Yamaha's Valentino Rossi says he is “quite worried” about the current race pace of the M1, and does not believe the team will have “something new” to make substantial gains for the final MotoGP pre-season test in Qatar.
Rossi concluded the three-day test at Sepang 10th on the timesheets, and 1.1 seconds off of pacesetter Danilo Petrucci on the Ducati.
Yamaha had a new engine to test at Sepang, as it seeks to create a smoother power delivery in a bid to avoid the problems which plagued it across the entirety of the 2018 campaign.
Speaking on Friday, Rossi says he would “suffer” if a race were to be held at Sepang – where he fought for victory last year – now, and admits only some of the updates Yamaha brought to Malaysia worked as expected.
“I'm half happy, because some things worked well and we improve our performance,” he said.

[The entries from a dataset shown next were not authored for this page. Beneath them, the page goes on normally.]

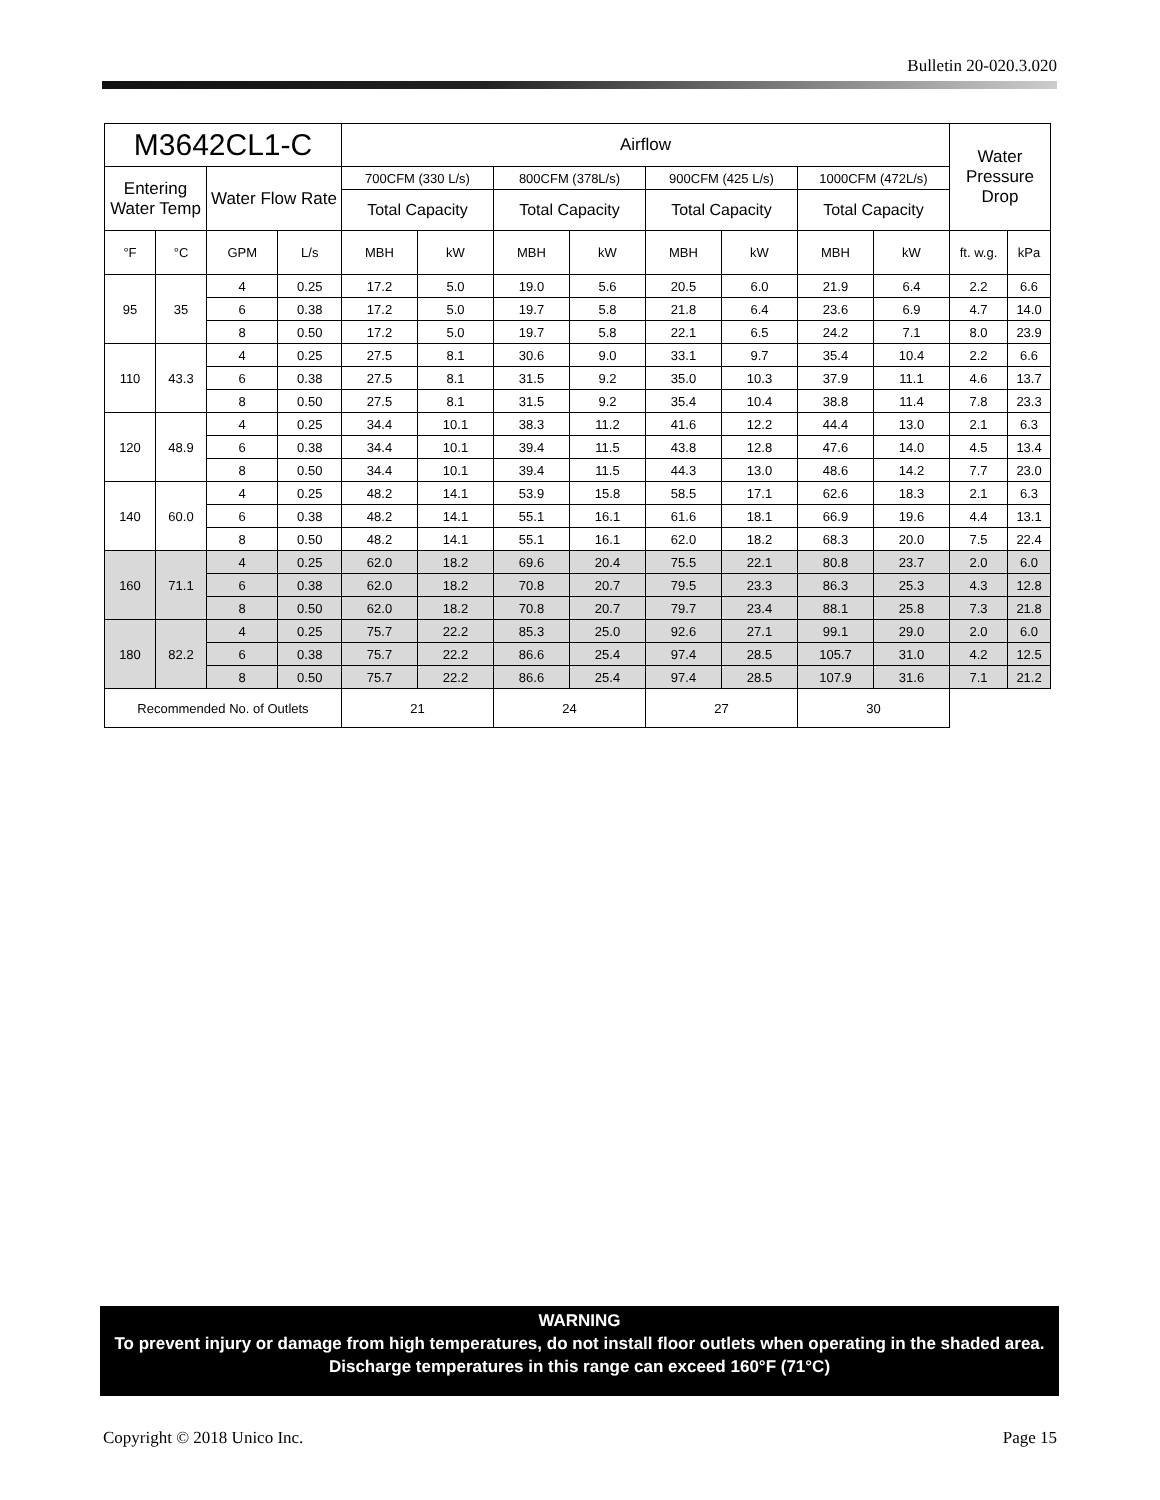Bulletin 20-020.3.020
| M3642CL1-C | | | | Airflow | | | | | | | | Water Pressure Drop | |
| --- | --- | --- | --- | --- | --- | --- | --- | --- | --- | --- | --- | --- | --- |
| Entering Water Temp | | Water Flow Rate | | 700CFM (330 L/s) | | 800CFM (378L/s) | | 900CFM (425 L/s) | | 1000CFM (472L/s) | | | |
| | | | | Total Capacity | | Total Capacity | | Total Capacity | | Total Capacity | | | |
| °F | °C | GPM | L/s | MBH | kW | MBH | kW | MBH | kW | MBH | kW | ft. w.g. | kPa |
| 95 | 35 | 4 | 0.25 | 17.2 | 5.0 | 19.0 | 5.6 | 20.5 | 6.0 | 21.9 | 6.4 | 2.2 | 6.6 |
| | | 6 | 0.38 | 17.2 | 5.0 | 19.7 | 5.8 | 21.8 | 6.4 | 23.6 | 6.9 | 4.7 | 14.0 |
| | | 8 | 0.50 | 17.2 | 5.0 | 19.7 | 5.8 | 22.1 | 6.5 | 24.2 | 7.1 | 8.0 | 23.9 |
| 110 | 43.3 | 4 | 0.25 | 27.5 | 8.1 | 30.6 | 9.0 | 33.1 | 9.7 | 35.4 | 10.4 | 2.2 | 6.6 |
| | | 6 | 0.38 | 27.5 | 8.1 | 31.5 | 9.2 | 35.0 | 10.3 | 37.9 | 11.1 | 4.6 | 13.7 |
| | | 8 | 0.50 | 27.5 | 8.1 | 31.5 | 9.2 | 35.4 | 10.4 | 38.8 | 11.4 | 7.8 | 23.3 |
| 120 | 48.9 | 4 | 0.25 | 34.4 | 10.1 | 38.3 | 11.2 | 41.6 | 12.2 | 44.4 | 13.0 | 2.1 | 6.3 |
| | | 6 | 0.38 | 34.4 | 10.1 | 39.4 | 11.5 | 43.8 | 12.8 | 47.6 | 14.0 | 4.5 | 13.4 |
| | | 8 | 0.50 | 34.4 | 10.1 | 39.4 | 11.5 | 44.3 | 13.0 | 48.6 | 14.2 | 7.7 | 23.0 |
| 140 | 60.0 | 4 | 0.25 | 48.2 | 14.1 | 53.9 | 15.8 | 58.5 | 17.1 | 62.6 | 18.3 | 2.1 | 6.3 |
| | | 6 | 0.38 | 48.2 | 14.1 | 55.1 | 16.1 | 61.6 | 18.1 | 66.9 | 19.6 | 4.4 | 13.1 |
| | | 8 | 0.50 | 48.2 | 14.1 | 55.1 | 16.1 | 62.0 | 18.2 | 68.3 | 20.0 | 7.5 | 22.4 |
| 160 | 71.1 | 4 | 0.25 | 62.0 | 18.2 | 69.6 | 20.4 | 75.5 | 22.1 | 80.8 | 23.7 | 2.0 | 6.0 |
| | | 6 | 0.38 | 62.0 | 18.2 | 70.8 | 20.7 | 79.5 | 23.3 | 86.3 | 25.3 | 4.3 | 12.8 |
| | | 8 | 0.50 | 62.0 | 18.2 | 70.8 | 20.7 | 79.7 | 23.4 | 88.1 | 25.8 | 7.3 | 21.8 |
| 180 | 82.2 | 4 | 0.25 | 75.7 | 22.2 | 85.3 | 25.0 | 92.6 | 27.1 | 99.1 | 29.0 | 2.0 | 6.0 |
| | | 6 | 0.38 | 75.7 | 22.2 | 86.6 | 25.4 | 97.4 | 28.5 | 105.7 | 31.0 | 4.2 | 12.5 |
| | | 8 | 0.50 | 75.7 | 22.2 | 86.6 | 25.4 | 97.4 | 28.5 | 107.9 | 31.6 | 7.1 | 21.2 |
| Recommended No. of Outlets | | | | 21 | | 24 | | 27 | | 30 | | | |
WARNING
To prevent injury or damage from high temperatures, do not install floor outlets when operating in the shaded area. Discharge temperatures in this range can exceed 160°F (71°C)
Copyright © 2018 Unico Inc. Page 15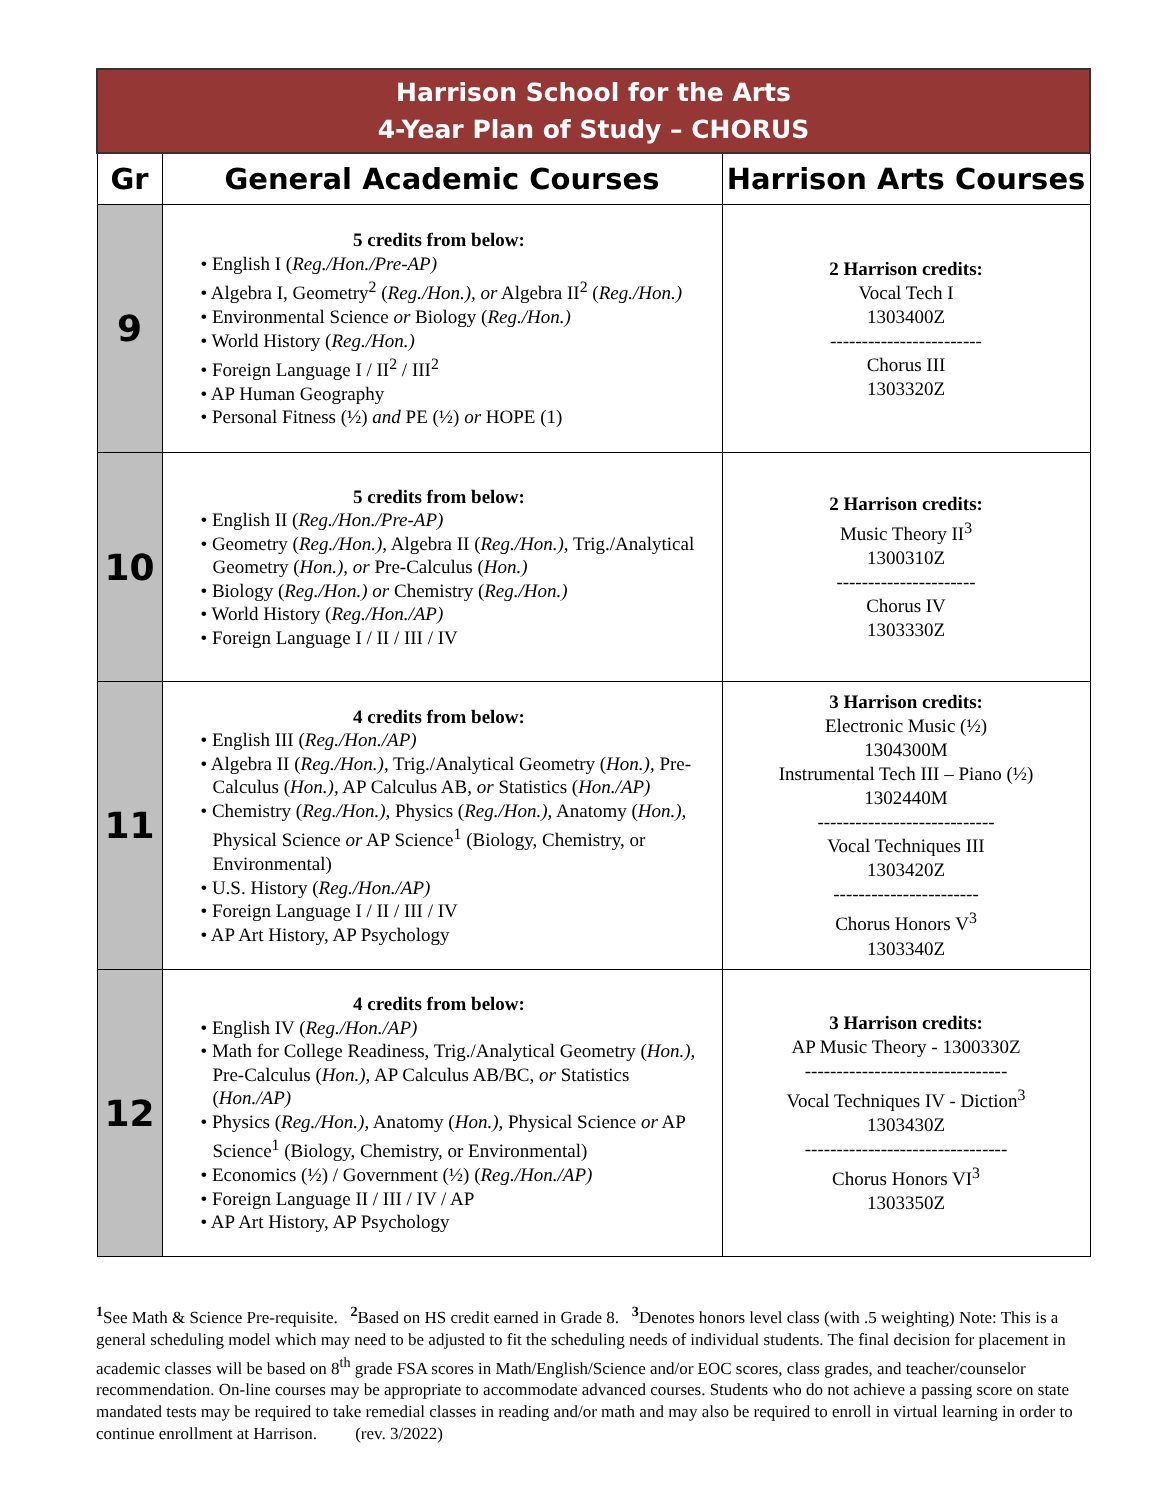| Harrison School for the Arts 4-Year Plan of Study – CHORUS | | |
| Gr | General Academic Courses | Harrison Arts Courses |
| 9 | 5 credits from below: • English I ( Reg./Hon./Pre-AP) • Algebra I, Geometry<sup>2</sup> ( Reg./Hon.), or Algebra II<sup>2</sup> ( Reg./Hon.) • Environmental Science or Biology ( Reg./Hon.) • World History ( Reg./Hon.) • Foreign Language I / II<sup>2</sup> / III<sup>2</sup> • AP Human Geography • Personal Fitness (½) and PE (½) or HOPE (1) | 2 Harrison credits: Vocal Tech I 1303400Z ------------------------ Chorus III 1303320Z |
| 10 | 5 credits from below: • English II ( Reg./Hon./Pre-AP) • Geometry ( Reg./Hon.), Algebra II ( Reg./Hon.), Trig./Analytical Geometry ( Hon.), or Pre-Calculus ( Hon.) • Biology ( Reg./Hon.) or Chemistry ( Reg./Hon.) • World History ( Reg./Hon./AP) • Foreign Language I / II / III / IV | 2 Harrison credits: Music Theory II<sup>3</sup> 1300310Z ---------------------- Chorus IV 1303330Z |
| 11 | 4 credits from below: • English III ( Reg./Hon./AP) • Algebra II ( Reg./Hon.), Trig./Analytical Geometry ( Hon.), Pre-Calculus ( Hon.), AP Calculus AB, or Statistics ( Hon./AP) • Chemistry ( Reg./Hon.), Physics ( Reg./Hon.), Anatomy ( Hon.), Physical Science or AP Science<sup>1</sup> (Biology, Chemistry, or Environmental) • U.S. History ( Reg./Hon./AP) • Foreign Language I / II / III / IV • AP Art History, AP Psychology | 3 Harrison credits: Electronic Music (½) 1304300M Instrumental Tech III – Piano (½) 1302440M ---------------------------- Vocal Techniques III 1303420Z ----------------------- Chorus Honors V<sup>3</sup> 1303340Z |
| 12 | 4 credits from below: • English IV ( Reg./Hon./AP) • Math for College Readiness, Trig./Analytical Geometry ( Hon.), Pre-Calculus ( Hon.), AP Calculus AB/BC, or Statistics ( Hon./AP) • Physics ( Reg./Hon.), Anatomy ( Hon.), Physical Science or AP Science<sup>1</sup> (Biology, Chemistry, or Environmental) • Economics (½) / Government (½) ( Reg./Hon./AP) • Foreign Language II / III / IV / AP • AP Art History, AP Psychology | 3 Harrison credits: AP Music Theory - 1300330Z -------------------------------- Vocal Techniques IV - Diction<sup>3</sup> 1303430Z -------------------------------- Chorus Honors VI<sup>3</sup> 1303350Z |
<sup>1</sup> See Math & Science Pre-requisite. <sup>2</sup> Based on HS credit earned in Grade 8. <sup>3</sup> Denotes honors level class (with .5 weighting) Note: This is a general scheduling model which may need to be adjusted to fit the scheduling needs of individual students. The final decision for placement in academic classes will be based on 8<sup>th</sup> grade FSA scores in Math/English/Science and/or EOC scores, class grades, and teacher/counselor recommendation. On-line courses may be appropriate to accommodate advanced courses. Students who do not achieve a passing score on state mandated tests may be required to take remedial classes in reading and/or math and may also be required to enroll in virtual learning in order to continue enrollment at Harrison. (rev. 3/2022)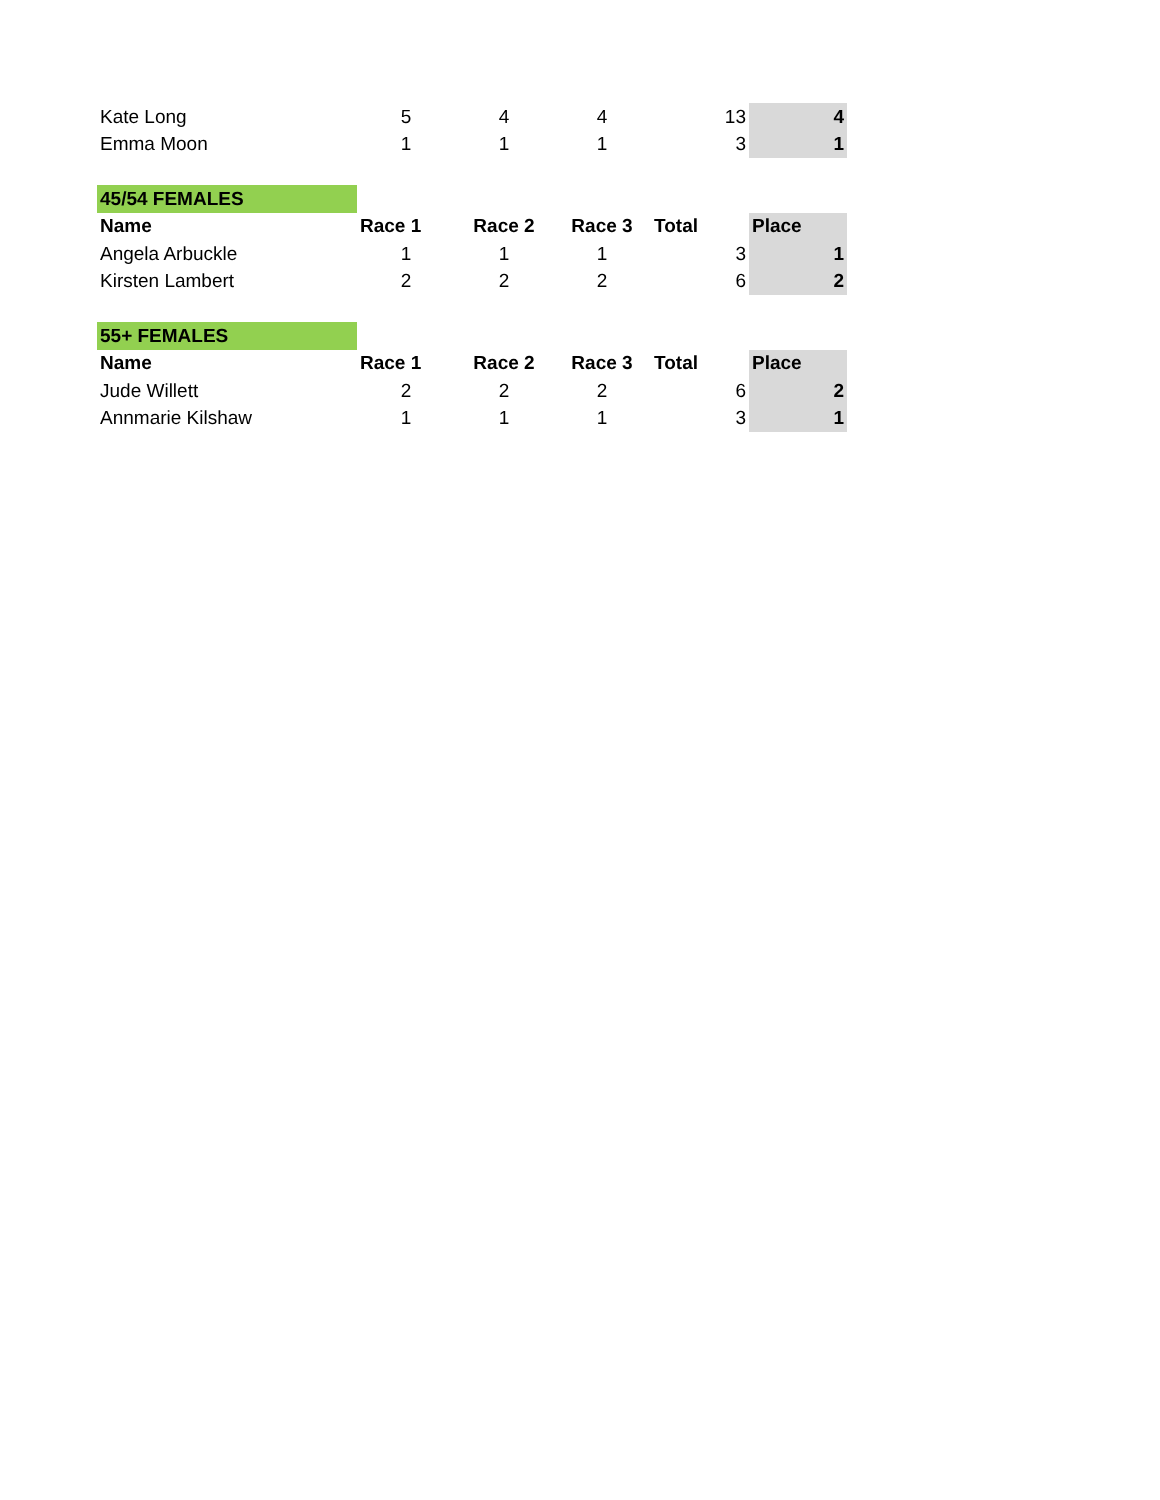| Kate Long | 5 | 4 | 4 | 13 | 4 |
| Emma Moon | 1 | 1 | 1 | 3 | 1 |
| 45/54 FEMALES | | | | | |
| Name | Race 1 | Race 2 | Race 3 | Total | Place |
| Angela Arbuckle | 1 | 1 | 1 | 3 | 1 |
| Kirsten Lambert | 2 | 2 | 2 | 6 | 2 |
| 55+ FEMALES | | | | | |
| Name | Race 1 | Race 2 | Race 3 | Total | Place |
| Jude Willett | 2 | 2 | 2 | 6 | 2 |
| Annmarie Kilshaw | 1 | 1 | 1 | 3 | 1 |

“Something else we expected a lot to work did not bring us what we need. So for me it's good because in the first test we improved something, but we have a lot of work to do because the gap was quite bike.
“But I'm happy about the atmosphere and the ideas inside, because it looks like Yamaha is very concentrated on improving. This is very important.”
He added: “In the time attack, the Ducatis were impressive, and also we don't have [Marc] Marquez [posting representative laps] because of the shoulder problem.
“So in the hot lap we suffer a little bit. About the pace, we are a bit closer. But I'm quite worried still, if we race tomorrow we suffer because we have something else to improve.
“So for the first test it's not bad, the Qatar test is in 10 days. But I don't think for Qatar we can have something new. But it's another track, it's another temperature, so will be interesting to understand.”
Team-mate Maverick Vinales, who was fastest on Thursday and fifth on Friday, feels the Sepang test was the first time in his Yamaha career he made constant improvements with the new engine.
“Here we only had one [engine specification], so I focused a lot on trying to improve the acceleration side.
“We did it, so it's really important. In these two years, it's the first time we go steps ahead day-by-day, and that's the most important thing.
“Day-by-day the bike was working very similar, and not like last year when it was working good and bad. These three days it was working really good.”